OpenAI has confirmed it’s pulling the plug on one of its newest products.
Less than a year after launching ChatGPT Atlas, the AI-powered browser designed to complete tasks on users’ behalf, the company has announced it will shut the service down on 9 August.
The move comes as OpenAI shifts its attention towards ChatGPT Work, a new productivity-focused platform that folds many of Atlas’ ideas into the main ChatGPT experience.
Atlas launched in October with the promise of handling web-based tasks for users. This allowed the AI to browse websites and complete actions instead of simply answering questions. However, OpenAI says the product’s future now lies elsewhere.
In a post outlining the new ChatGPT Work features, the company confirmed Atlas would be “sunsetting”. Meanwhile, OpenAI’s James Sun said the lessons learned from early users directly shaped the new platform.
“All these capabilities were built on what we learned from Atlas users who took a leap of faith on a new browser,” Sun wrote. “You taught us how agents can help make browsing and doing work on the open web better, and we are applying these learnings to these new products.”
Rather than maintaining a separate browser, OpenAI has instead integrated browser-based AI tools into the desktop ChatGPT app and introduced a cloud browser as part of ChatGPT Work. The move follows earlier reports suggesting the company wanted to combine Atlas, Codex and the ChatGPT app into a single desktop experience.
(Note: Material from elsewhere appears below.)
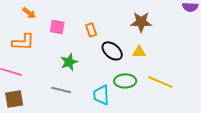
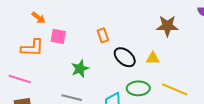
brown star: (141, 22) -> (167, 26), moved
pink square: (57, 27) -> (58, 36), moved

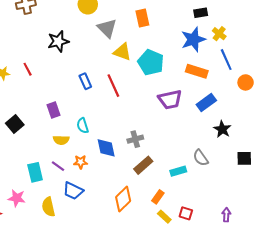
The decision also reflects OpenAI’s broader push to streamline its product lineup. Reports earlier this year suggested the company was looking to cut back on side projects in order to focus on core productivity features. This would help it better compete with rivals such as Anthropic.
Atlas isn’t the only casualty of that strategy either. In recent months, OpenAI has also shut down its standalone Sora video generation app. It has also paused plans for a dedicated ChatGPT “adult mode”.
For Atlas users, the shutdown marks a surprisingly short lifespan for a product that was introduced as a major step towards AI agents handling everyday online tasks. Instead, those capabilities now appear set to live on as part of ChatGPT Work rather than through a dedicated browser.